Which of the following is a common complication associated with long-term use of corticosteroids in orthopedic patients?
- A. Osteoporosis
- B. Hypertension
- C. Hyperkalemia
- D. Hyperthyroidism
Correct Answer: A
Rationale: Osteoporosis is a common complication associated with long-term use of corticosteroids in orthopedic patients. Corticosteroids can lead to bone loss by inhibiting bone formation and promoting bone resorption, resulting in decreased bone mineral density and increased risk of fractures. Therefore, patients on long-term corticosteroid therapy, especially in high doses, should be monitored closely for osteoporosis and receive appropriate preventive measures such as calcium, vitamin D supplementation, and bisphosphonates to mitigate the risk of bone thinning and fractures.
Nurse Selma conducts her INITIAL assessment on Catherine. patient keeps on crying and constantly pulls her right ear. What is her MOST APPROPRIATE action?
- A. Request parent to carry the child
- B. Take Catherine's vital signs.
- C. Refer to the attending physician.
- D. Assess the description and frequency of pain.
Correct Answer: D
Rationale: When a patient is crying and continuously pulling at a specific body part, such as Catherine pulling her right ear, it indicates discomfort or pain in that area. Nurse Selma's most appropriate action would be to further assess the description and frequency of the pain. This will help her identify the possible cause of the pain, whether it is due to an ear infection, injury, or any other underlying issue. Understanding the nature and intensity of the pain will guide Nurse Selma in providing appropriate care and intervention for Catherine. It is crucial to address the patient's pain promptly to ensure their comfort and well-being. Referring to the attending physician may be necessary after this initial assessment but assessing the pain should be the immediate priority.
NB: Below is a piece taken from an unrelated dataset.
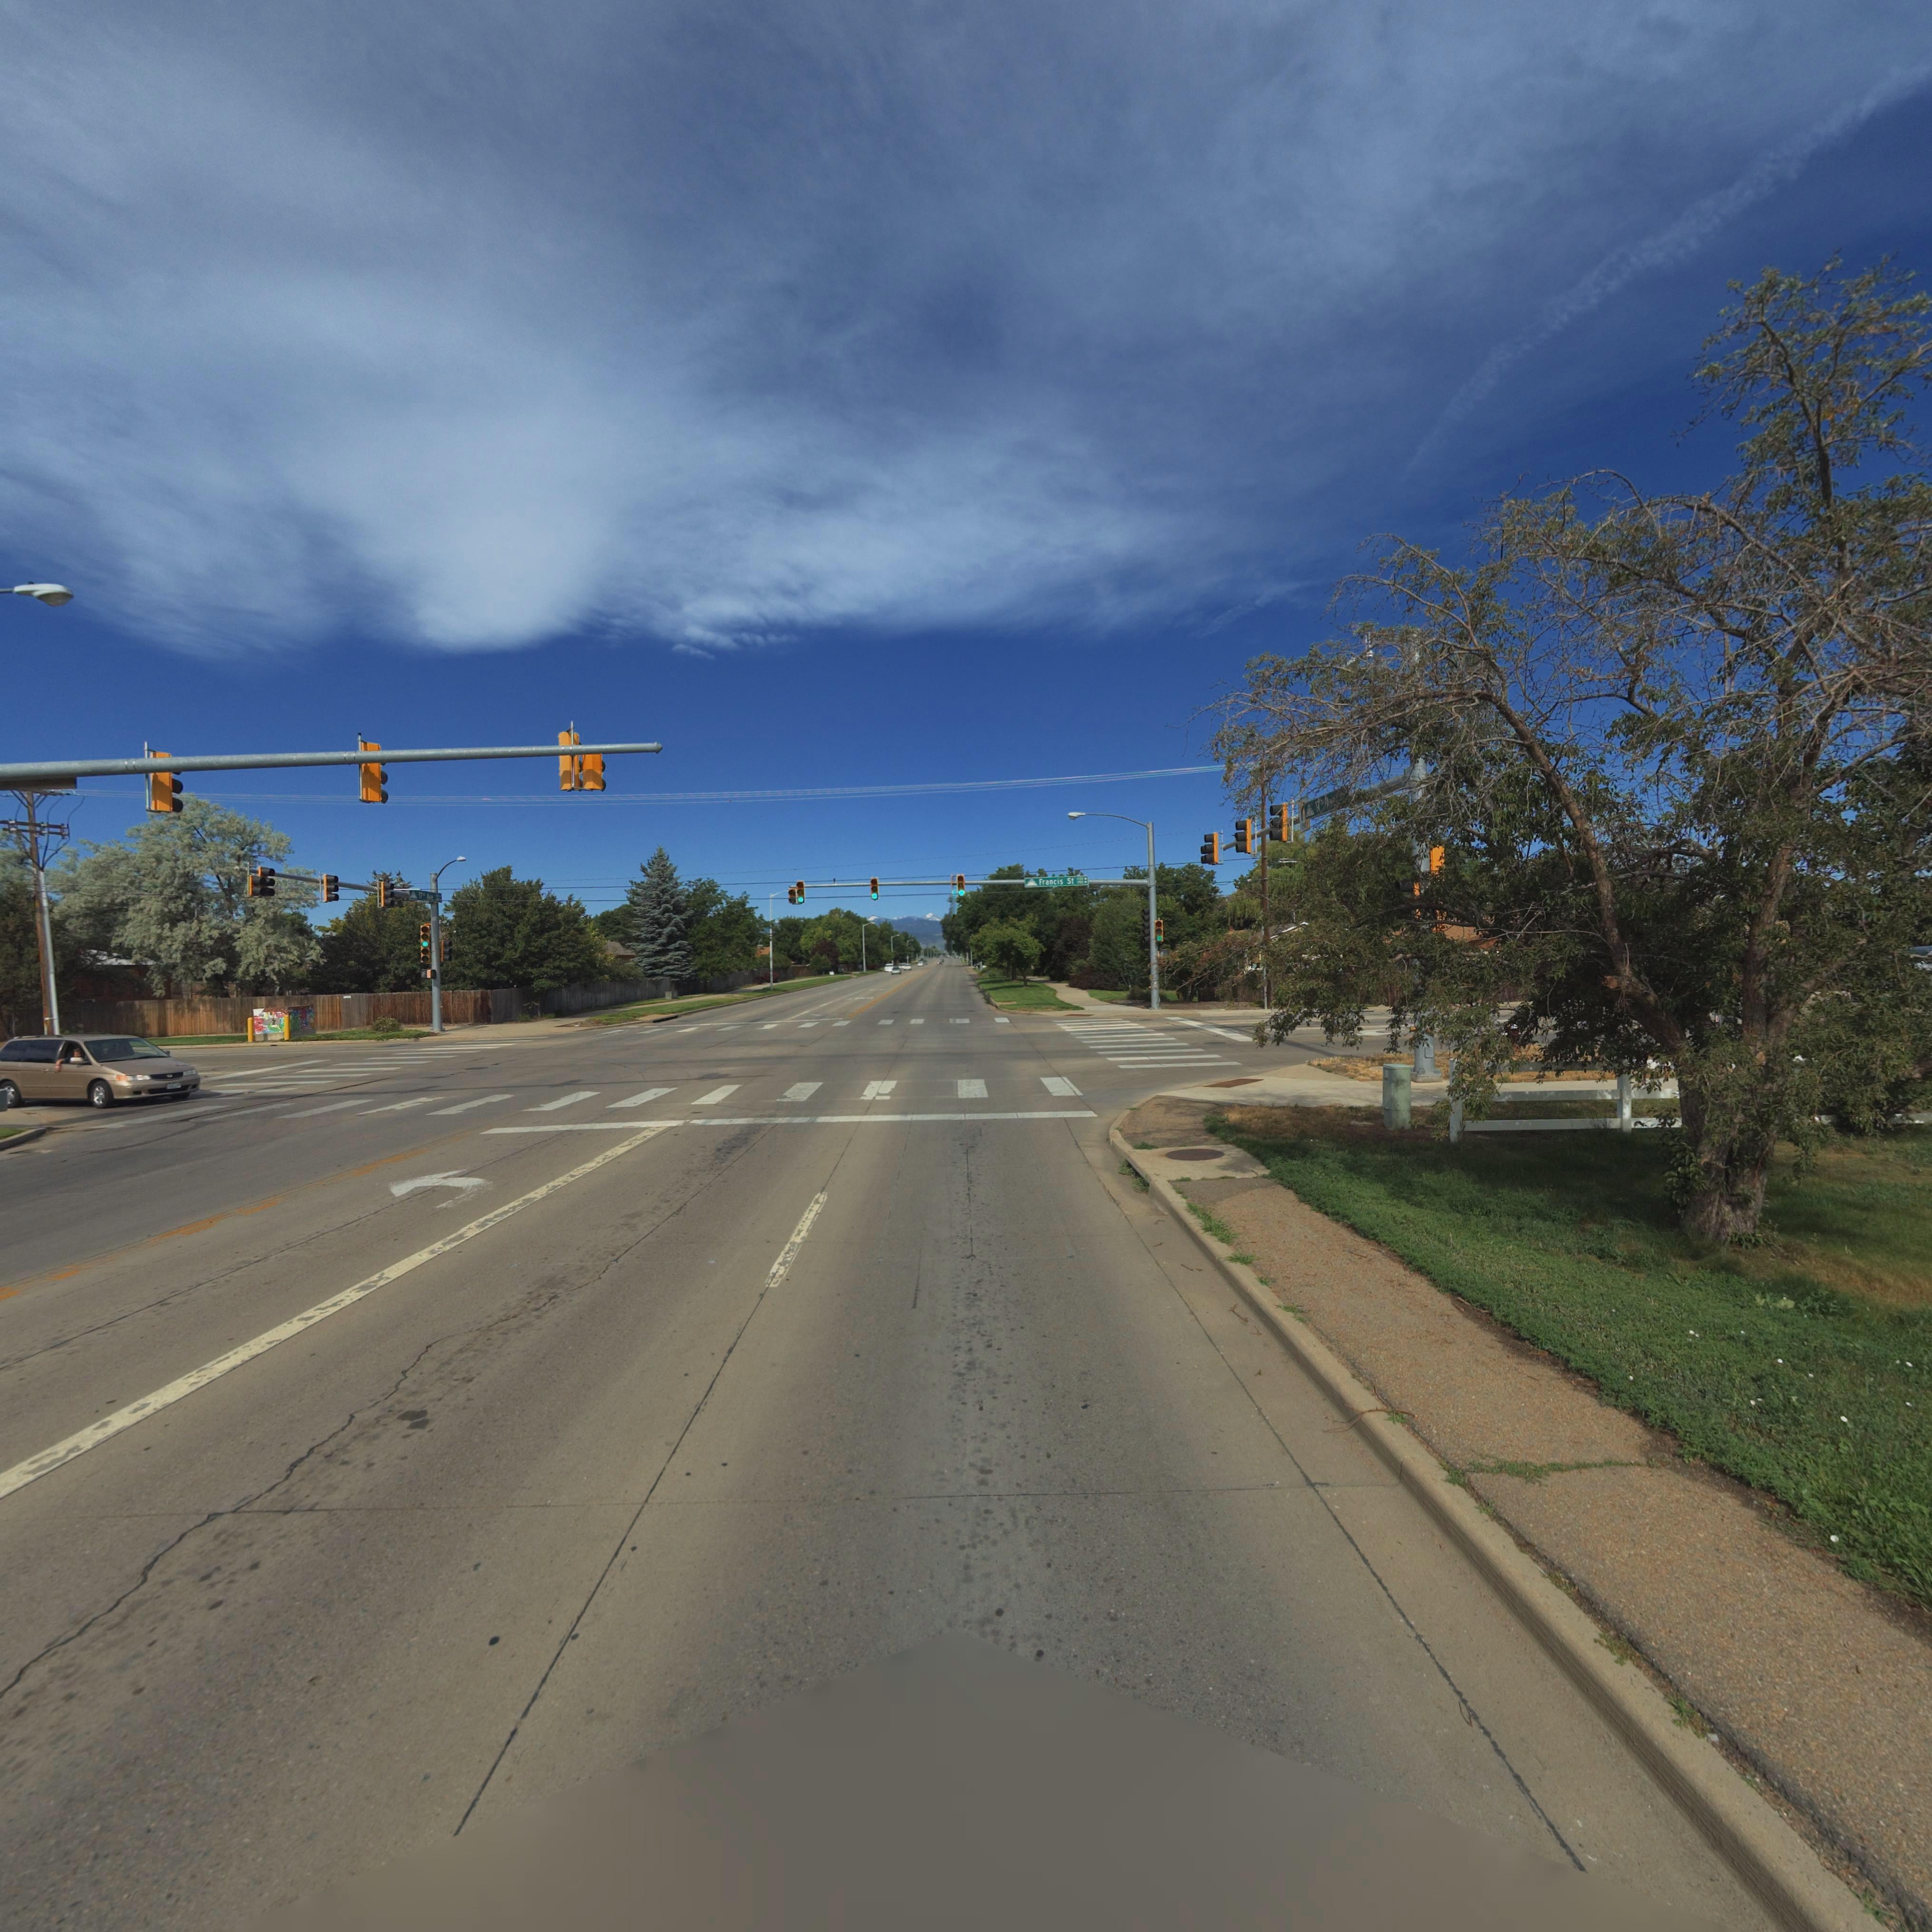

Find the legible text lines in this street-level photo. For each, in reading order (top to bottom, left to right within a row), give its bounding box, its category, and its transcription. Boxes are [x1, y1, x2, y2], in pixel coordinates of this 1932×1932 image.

While performing the assessment your are guided that the organs found in the epigastrium include which of the following?
- A. Protion of duodenum & jejunum, left kidney, appendix & ovary
- B. Duodenum, pancreas, portion of the liver and pyloric end of the stomach.
- C. Stomach, spleen, tail of pancreas and adrenal gland
- D. Gallblader, duodenum, gallbladder and portion of the right kidney.
Correct Answer: B
Rationale: The epigastrium is the upper middle region of the abdomen, lying above the umbilical region and between the hypochondriac regions. It contains several organs including the duodenum, pancreas, portion of the liver, and the pyloric end of the stomach. The duodenum is the first part of the small intestine, the pancreas is a crucial organ for digestion and hormone regulation, the liver aids in digestion and detoxification, and the pyloric end of the stomach connects the stomach to the small intestine for further digestion and absorption of nutrients. These organs are typically assessed and examined when focusing on the epigastrium during a physical examination.